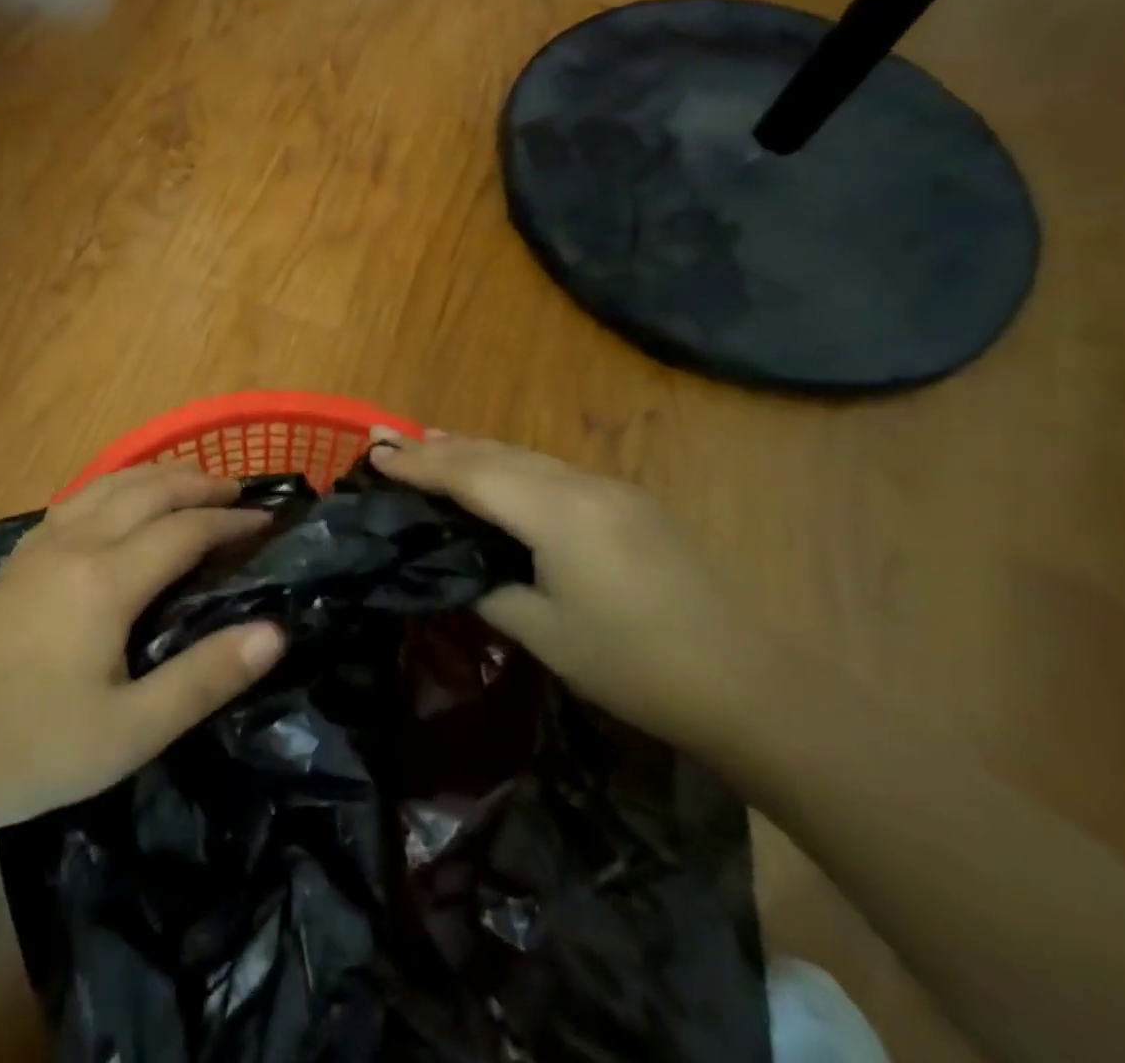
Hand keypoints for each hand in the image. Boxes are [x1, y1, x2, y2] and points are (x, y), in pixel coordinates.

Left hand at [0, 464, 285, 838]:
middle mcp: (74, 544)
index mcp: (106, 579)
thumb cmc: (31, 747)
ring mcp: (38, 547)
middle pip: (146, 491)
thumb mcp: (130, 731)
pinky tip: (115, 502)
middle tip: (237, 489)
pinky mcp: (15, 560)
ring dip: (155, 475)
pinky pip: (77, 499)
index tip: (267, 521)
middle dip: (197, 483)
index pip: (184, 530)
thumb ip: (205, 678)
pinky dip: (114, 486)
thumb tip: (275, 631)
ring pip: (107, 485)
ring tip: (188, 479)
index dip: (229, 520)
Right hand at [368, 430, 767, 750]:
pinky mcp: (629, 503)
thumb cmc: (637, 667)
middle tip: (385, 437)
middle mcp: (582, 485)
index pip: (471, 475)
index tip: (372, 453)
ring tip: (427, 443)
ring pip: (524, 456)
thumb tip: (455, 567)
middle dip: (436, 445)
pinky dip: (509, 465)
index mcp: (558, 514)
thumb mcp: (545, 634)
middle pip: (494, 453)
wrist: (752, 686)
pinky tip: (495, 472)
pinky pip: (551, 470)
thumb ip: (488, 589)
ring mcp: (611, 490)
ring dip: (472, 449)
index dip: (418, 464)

---

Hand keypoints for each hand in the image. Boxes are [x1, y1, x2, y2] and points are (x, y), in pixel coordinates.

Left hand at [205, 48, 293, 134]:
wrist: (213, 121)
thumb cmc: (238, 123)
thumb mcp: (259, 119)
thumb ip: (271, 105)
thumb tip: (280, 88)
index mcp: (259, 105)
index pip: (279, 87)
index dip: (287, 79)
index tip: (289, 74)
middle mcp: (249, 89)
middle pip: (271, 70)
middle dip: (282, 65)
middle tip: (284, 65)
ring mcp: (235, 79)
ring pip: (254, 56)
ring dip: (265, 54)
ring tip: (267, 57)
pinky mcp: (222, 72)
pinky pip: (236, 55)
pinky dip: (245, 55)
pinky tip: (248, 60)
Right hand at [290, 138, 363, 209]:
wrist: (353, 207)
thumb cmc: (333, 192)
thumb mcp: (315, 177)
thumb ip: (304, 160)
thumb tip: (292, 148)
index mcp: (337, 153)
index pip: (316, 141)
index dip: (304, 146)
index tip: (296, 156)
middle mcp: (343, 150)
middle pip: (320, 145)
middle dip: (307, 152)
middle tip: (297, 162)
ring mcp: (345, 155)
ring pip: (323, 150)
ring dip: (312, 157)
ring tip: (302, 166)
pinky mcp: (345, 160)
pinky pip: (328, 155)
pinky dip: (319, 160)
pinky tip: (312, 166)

*AIM OF THE EXERCISE:*
From the records above, copy out the line with "middle mcp: (74, 544)", the line with "pinky mcp: (629, 503)", and every line between them, word for word.

*EXERCISE RESULT:*
middle mcp: (74, 544)
index mcp: (106, 579)
thumb cmc: (31, 747)
ring mcp: (38, 547)
middle pip: (146, 491)
thumb mcp: (130, 731)
pinky tip: (115, 502)
middle tip: (237, 489)
pinky mcp: (15, 560)
ring dip: (155, 475)
pinky pip: (77, 499)
index tip: (267, 521)
middle dip: (197, 483)
index pip: (184, 530)
thumb ip: (205, 678)
pinky dip: (114, 486)
thumb tip: (275, 631)
ring pip: (107, 485)
ring tip: (188, 479)
index dip: (229, 520)
Right hand at [368, 430, 767, 750]:
pinky mcp: (629, 503)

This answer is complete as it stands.